- Bhanpur Location in Uttar Pradesh, India
- Coordinates: 27°20′35″N 78°58′39″E﻿ / ﻿27.34302°N 78.97752°E
- Country: India
- State: Uttar Pradesh
- District: Mainpuri
- Tehsil: Mainpuri

Area
- • Total: 1.618 km^{2} (0.625 sq mi)

Population (2011)
- • Total: 1,436
- • Density: 887.5/km^{2} (2,299/sq mi)
- Time zone: UTC+5:30 (IST)

= Bhanpur, Mainpuri =

Village in Uttar Pradesh, India

Bhanpur is a village in Kuraoli block of Mainpuri district, Uttar Pradesh, India. As of 2011, it had a population of 1,436, in 212 households.

== Demographics ==
As of 2011, Bhanpur had a population of 1,436, in 212 households. This population was 51.5% male (739) and 48.5% female (697). The 0-6 age group numbered 556 (292 male and 264 female), or 38.7% of the total population. 68 residents were members of Scheduled Castes, or 4.7% of the total.

The 1981 census recorded Bhanpur as having a population of 788 people, in 117 households.
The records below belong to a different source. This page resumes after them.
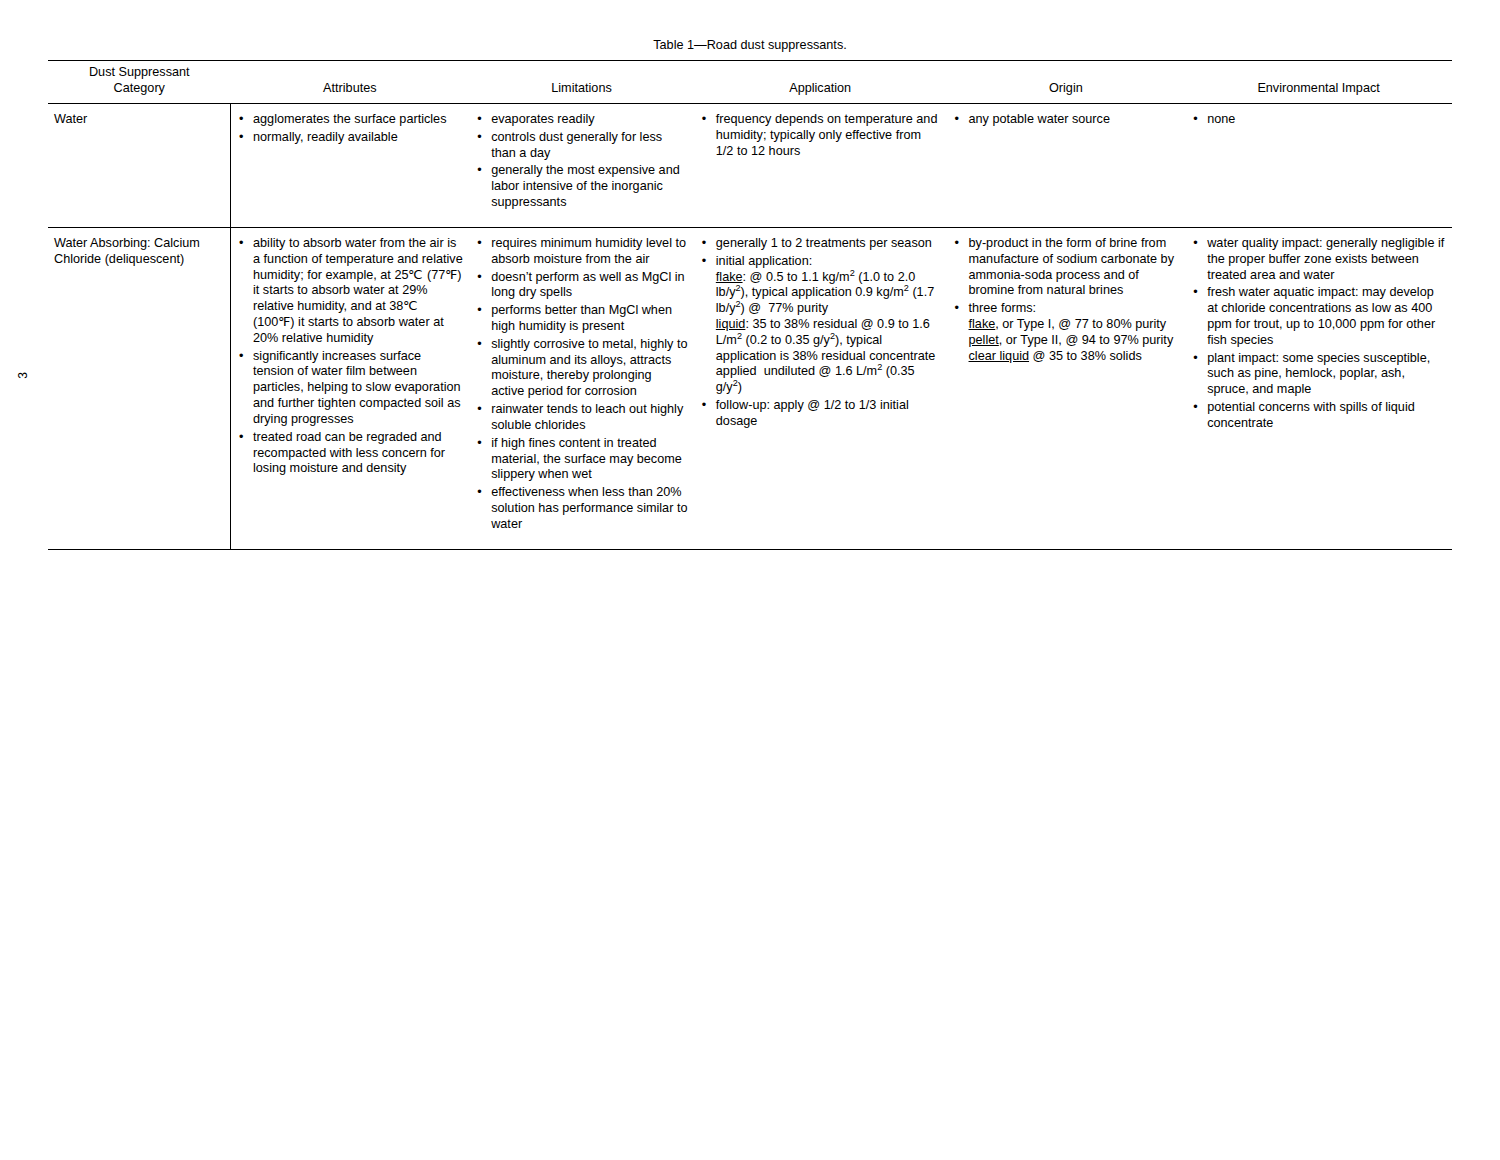3
Table 1—Road dust suppressants.
| Dust Suppressant Category | Attributes | Limitations | Application | Origin | Environmental Impact |
| --- | --- | --- | --- | --- | --- |
| Water | agglomerates the surface particles normally, readily available | evaporates readily controls dust generally for less than a day generally the most expensive and labor intensive of the inorganic suppressants | frequency depends on temperature and humidity; typically only effective from 1/2 to 12 hours | any potable water source | none |
| Water Absorbing: Calcium Chloride (deliquescent) | ability to absorb water from the air is a function of temperature and relative humidity; for example, at 25℃ (77℉) it starts to absorb water at 29% relative humidity, and at 38℃ (100℉) it starts to absorb water at 20% relative humidity significantly increases surface tension of water film between particles, helping to slow evaporation and further tighten compacted soil as drying progresses treated road can be regraded and recompacted with less concern for losing moisture and density | requires minimum humidity level to absorb moisture from the air doesn’t perform as well as MgCl in long dry spells performs better than MgCl when high humidity is present slightly corrosive to metal, highly to aluminum and its alloys, attracts moisture, thereby prolonging active period for corrosion rainwater tends to leach out highly soluble chlorides if high fines content in treated material, the surface may become slippery when wet effectiveness when less than 20% solution has performance similar to water | generally 1 to 2 treatments per season initial application: flake : @ 0.5 to 1.1 kg/m 2 (1.0 to 2.0 lb/y 2 ), typical application 0.9 kg/m 2 (1.7 lb/y 2 ) @ 77% purity liquid : 35 to 38% residual @ 0.9 to 1.6 L/m 2 (0.2 to 0.35 g/y 2 ), typical application is 38% residual concentrate applied undiluted @ 1.6 L/m 2 (0.35 g/y 2 ) follow-up: apply @ 1/2 to 1/3 initial dosage | by-product in the form of brine from manufacture of sodium carbonate by ammonia-soda process and of bromine from natural brines three forms: flake , or Type I, @ 77 to 80% purity pellet , or Type II, @ 94 to 97% purity clear liquid @ 35 to 38% solids | water quality impact: generally negligible if the proper buffer zone exists between treated area and water fresh water aquatic impact: may develop at chloride concentrations as low as 400 ppm for trout, up to 10,000 ppm for other fish species plant impact: some species susceptible, such as pine, hemlock, poplar, ash, spruce, and maple potential concerns with spills of liquid concentrate |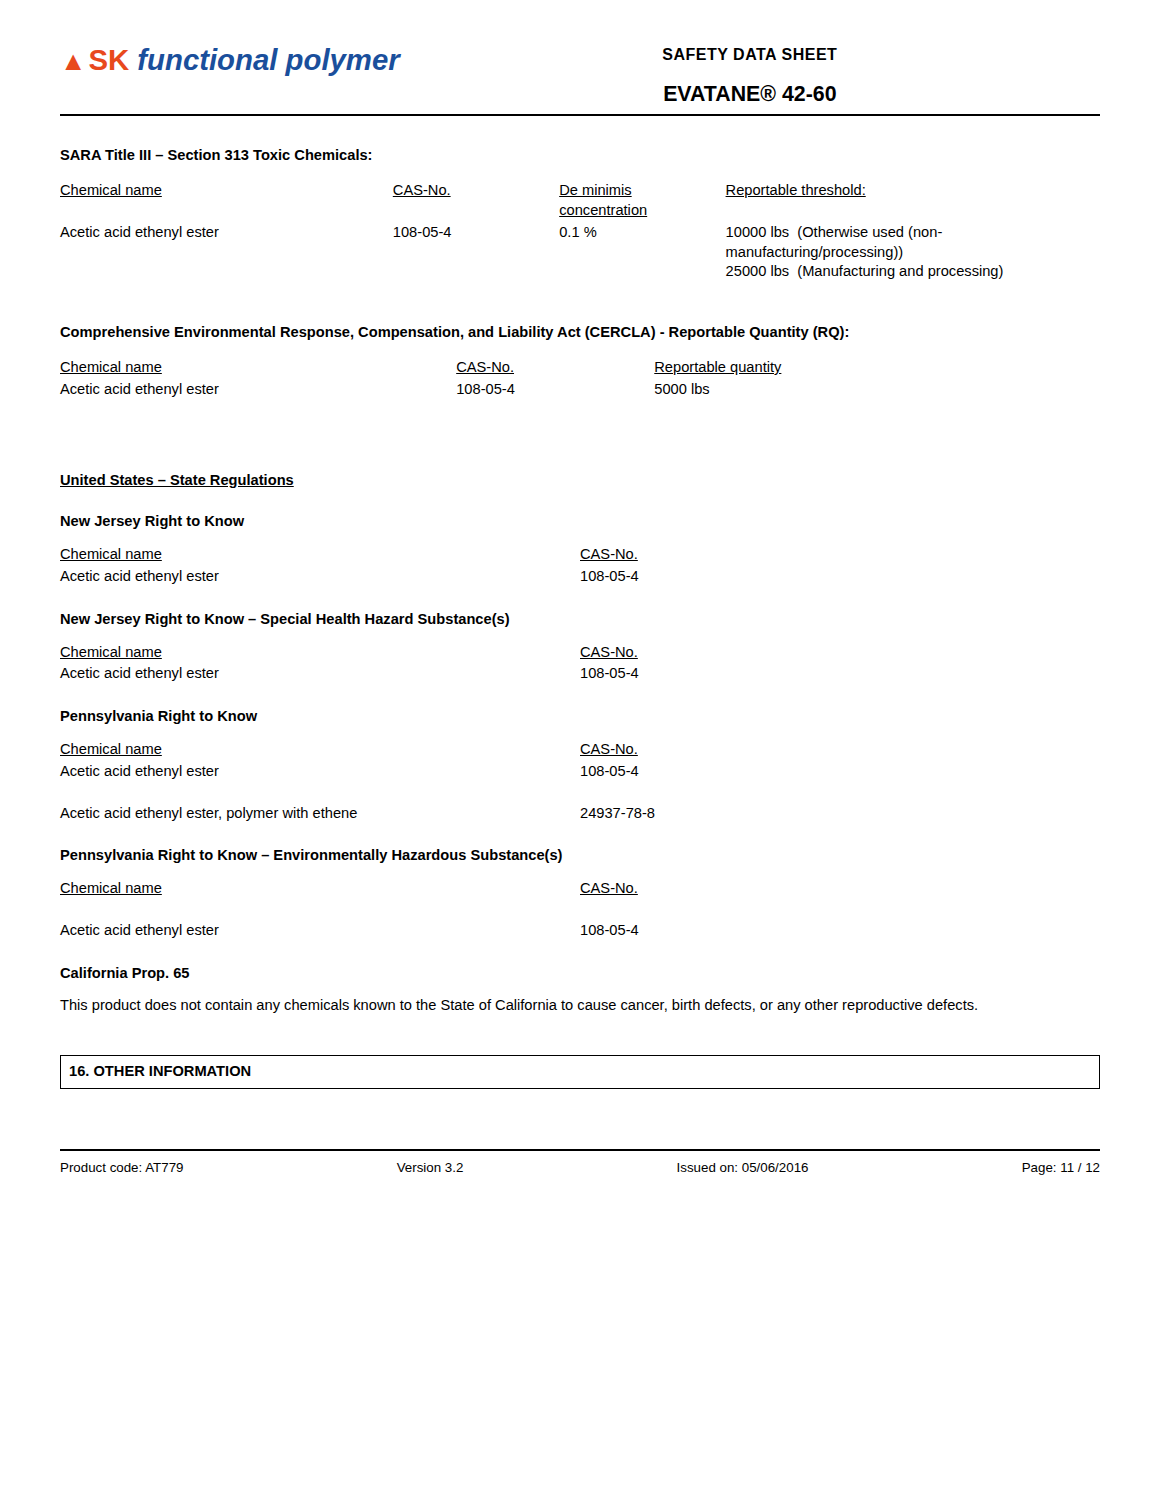▲SK functional polymer
SAFETY DATA SHEET
EVATANE® 42-60
SARA Title III – Section 313 Toxic Chemicals:
| Chemical name | CAS-No. | De minimis concentration | Reportable threshold: |
| --- | --- | --- | --- |
| Acetic acid ethenyl ester | 108-05-4 | 0.1 % | 10000 lbs (Otherwise used (non-manufacturing/processing)) 25000 lbs (Manufacturing and processing) |
Comprehensive Environmental Response, Compensation, and Liability Act (CERCLA) - Reportable Quantity (RQ):
| Chemical name | CAS-No. | Reportable quantity |
| --- | --- | --- |
| Acetic acid ethenyl ester | 108-05-4 | 5000 lbs |
United States – State Regulations
New Jersey Right to Know
| Chemical name | CAS-No. |
| --- | --- |
| Acetic acid ethenyl ester | 108-05-4 |
New Jersey Right to Know – Special Health Hazard Substance(s)
| Chemical name | CAS-No. |
| --- | --- |
| Acetic acid ethenyl ester | 108-05-4 |
Pennsylvania Right to Know
| Chemical name | CAS-No. |
| --- | --- |
| Acetic acid ethenyl ester | 108-05-4 |
| Acetic acid ethenyl ester, polymer with ethene | 24937-78-8 |
Pennsylvania Right to Know – Environmentally Hazardous Substance(s)
| Chemical name | CAS-No. |
| --- | --- |
| Acetic acid ethenyl ester | 108-05-4 |
California Prop. 65
This product does not contain any chemicals known to the State of California to cause cancer, birth defects, or any other reproductive defects.
16. OTHER INFORMATION
Product code: AT779 Version 3.2 Issued on: 05/06/2016 Page: 11 / 12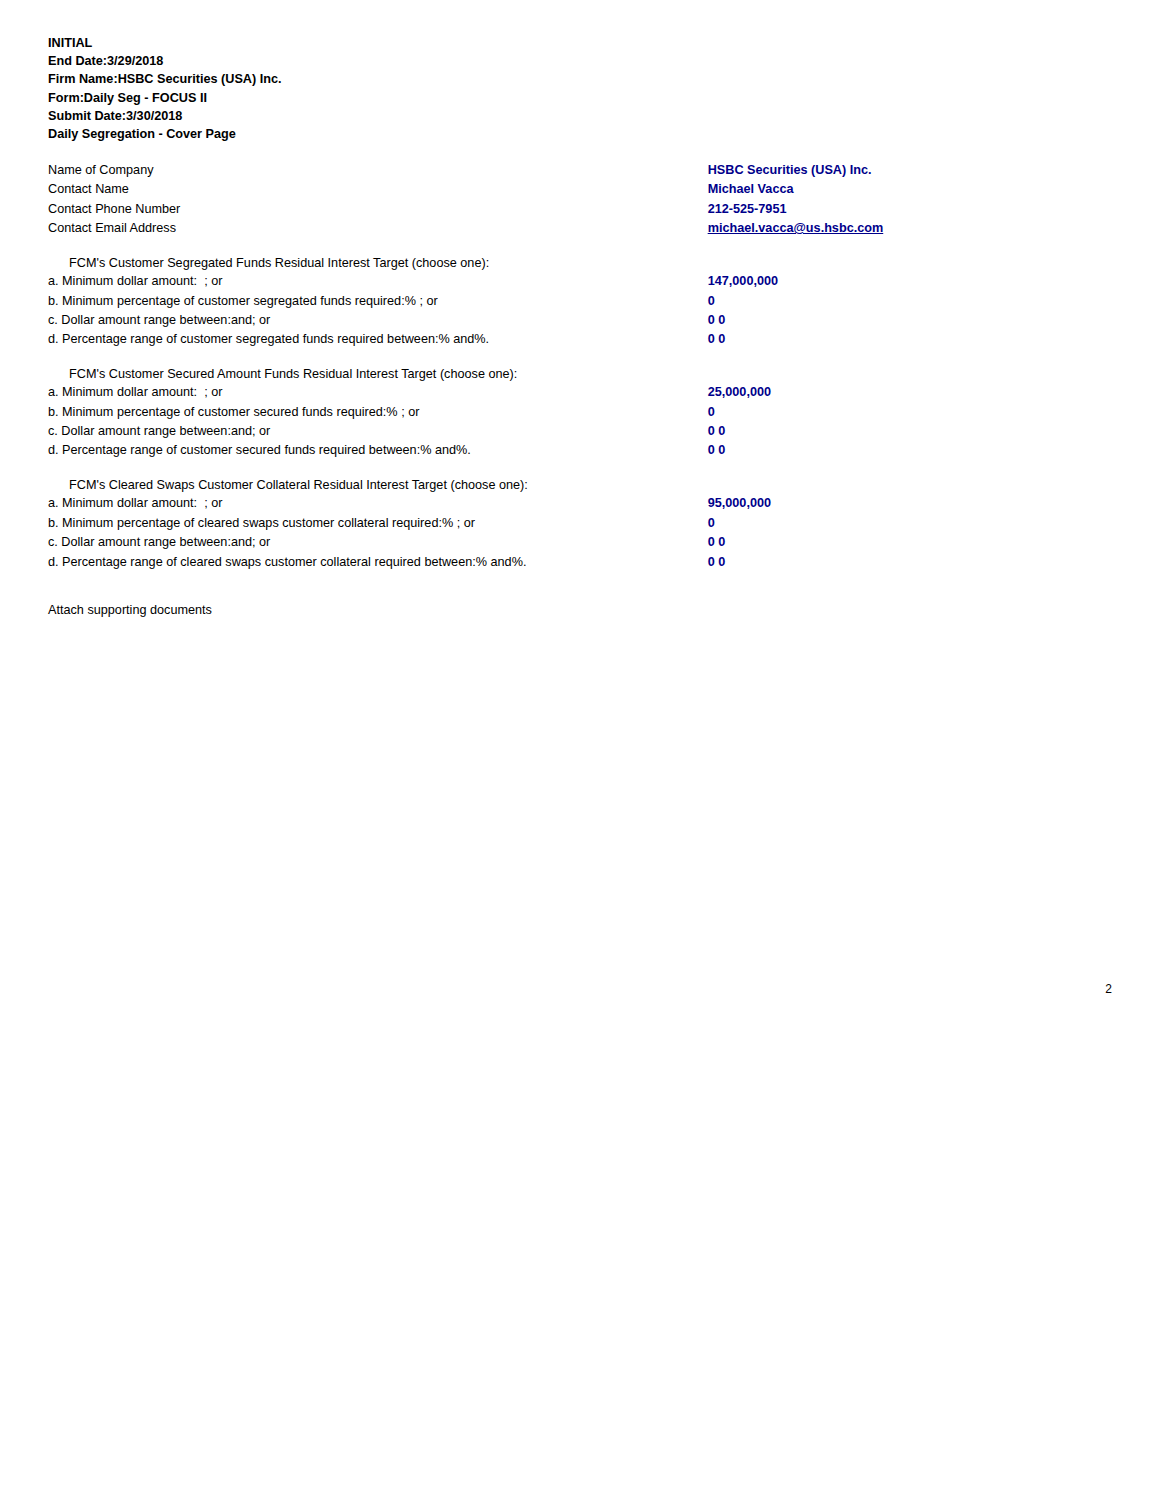INITIAL
End Date:3/29/2018
Firm Name:HSBC Securities (USA) Inc.
Form:Daily Seg - FOCUS II
Submit Date:3/30/2018
Daily Segregation - Cover Page
| Name of Company | HSBC Securities (USA) Inc. |
| Contact Name | Michael Vacca |
| Contact Phone Number | 212-525-7951 |
| Contact Email Address | michael.vacca@us.hsbc.com |
FCM's Customer Segregated Funds Residual Interest Target (choose one):
| a. Minimum dollar amount: ; or | 147,000,000 |
| b. Minimum percentage of customer segregated funds required:% ; or | 0 |
| c. Dollar amount range between:and; or | 0 0 |
| d. Percentage range of customer segregated funds required between:% and%. | 0 0 |
FCM's Customer Secured Amount Funds Residual Interest Target (choose one):
| a. Minimum dollar amount: ; or | 25,000,000 |
| b. Minimum percentage of customer secured funds required:% ; or | 0 |
| c. Dollar amount range between:and; or | 0 0 |
| d. Percentage range of customer secured funds required between:% and%. | 0 0 |
FCM's Cleared Swaps Customer Collateral Residual Interest Target (choose one):
| a. Minimum dollar amount: ; or | 95,000,000 |
| b. Minimum percentage of cleared swaps customer collateral required:% ; or | 0 |
| c. Dollar amount range between:and; or | 0 0 |
| d. Percentage range of cleared swaps customer collateral required between:% and%. | 0 0 |
Attach supporting documents
2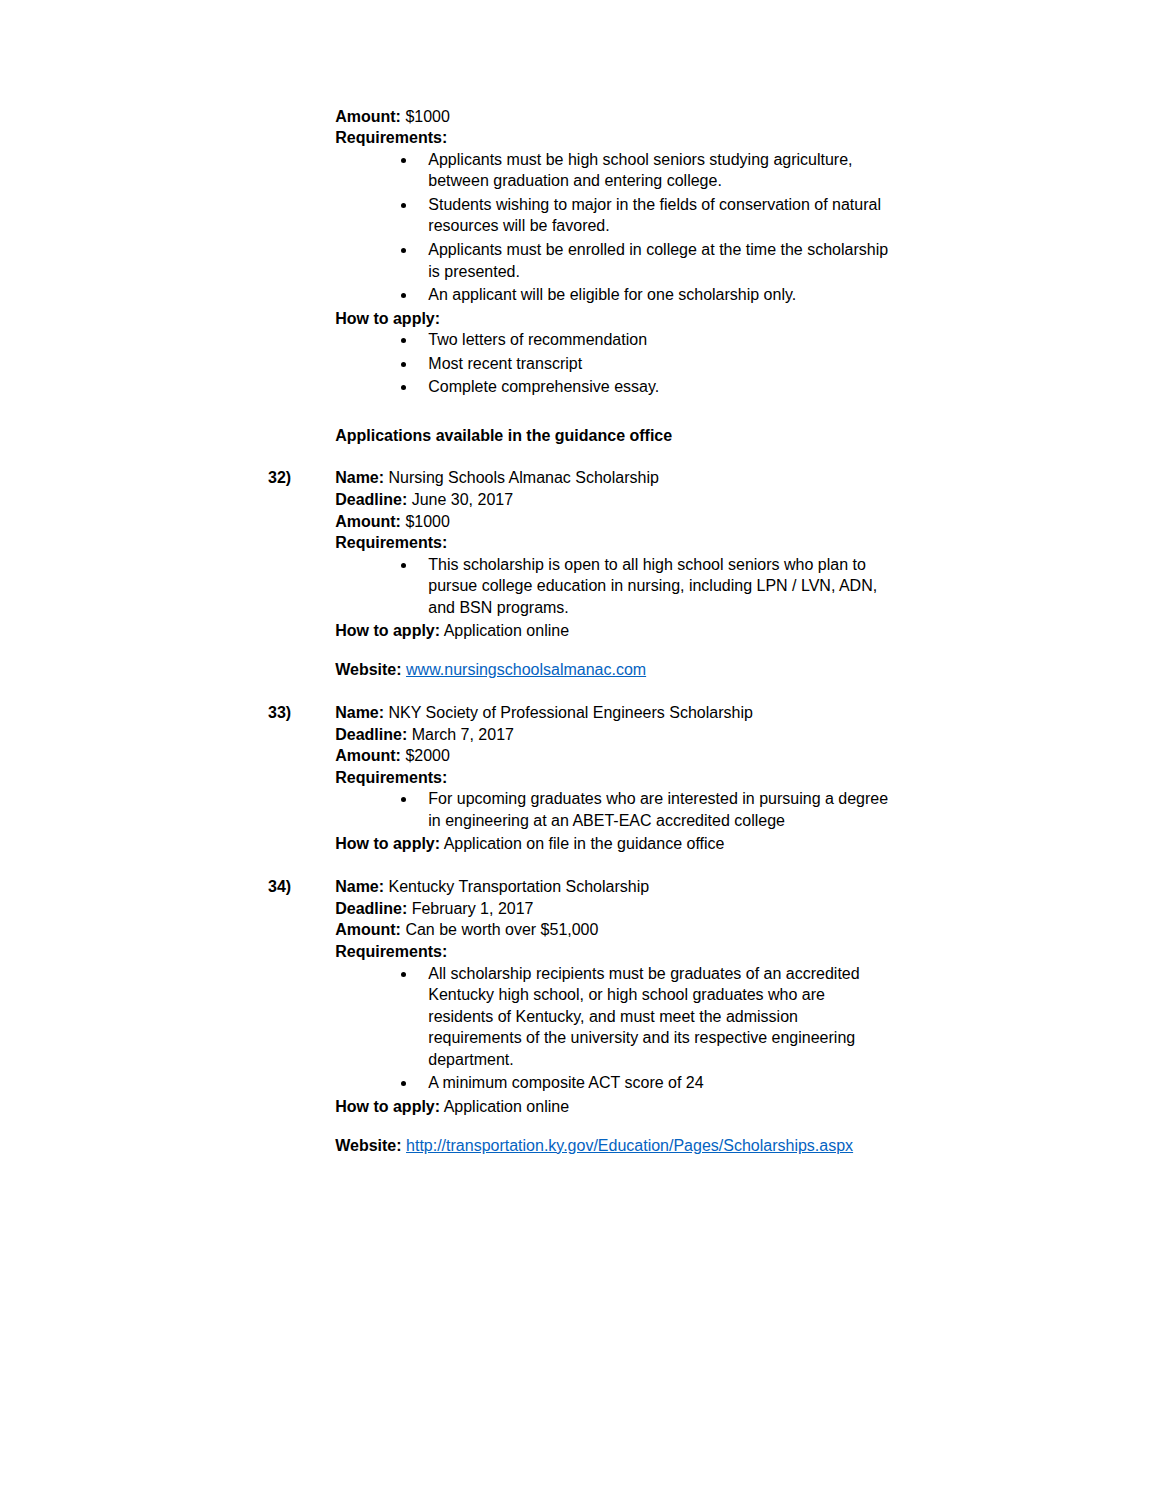Amount: $1000
Requirements:
Applicants must be high school seniors studying agriculture, between graduation and entering college.
Students wishing to major in the fields of conservation of natural resources will be favored.
Applicants must be enrolled in college at the time the scholarship is presented.
An applicant will be eligible for one scholarship only.
How to apply:
Two letters of recommendation
Most recent transcript
Complete comprehensive essay.
Applications available in the guidance office
32)
Name: Nursing Schools Almanac Scholarship
Deadline: June 30, 2017
Amount: $1000
Requirements:
This scholarship is open to all high school seniors who plan to pursue college education in nursing, including LPN / LVN, ADN, and BSN programs.
How to apply: Application online
Website: www.nursingschoolsalmanac.com
33)
Name: NKY Society of Professional Engineers Scholarship
Deadline: March 7, 2017
Amount: $2000
Requirements:
For upcoming graduates who are interested in pursuing a degree in engineering at an ABET-EAC accredited college
How to apply: Application on file in the guidance office
34)
Name: Kentucky Transportation Scholarship
Deadline: February 1, 2017
Amount: Can be worth over $51,000
Requirements:
All scholarship recipients must be graduates of an accredited Kentucky high school, or high school graduates who are residents of Kentucky, and must meet the admission requirements of the university and its respective engineering department.
A minimum composite ACT score of 24
How to apply: Application online
Website: http://transportation.ky.gov/Education/Pages/Scholarships.aspx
The 1961 census recorded Bhanpur as comprising 1 hamlet, with a total population of 466 people (249 male and 217 female), in 95 households and 69 physical houses. The area of the village was given as 279 acres.

== Infrastructure ==
As of 2011, Bhanpur had 1 primary school; it did not have any healthcare facilities. Drinking water was provided by well and hand pump; there were no public toilets. The village did not have a post office or public library; there was at least some access to electricity for all purposes. Streets were made of both kachcha and pakka materials.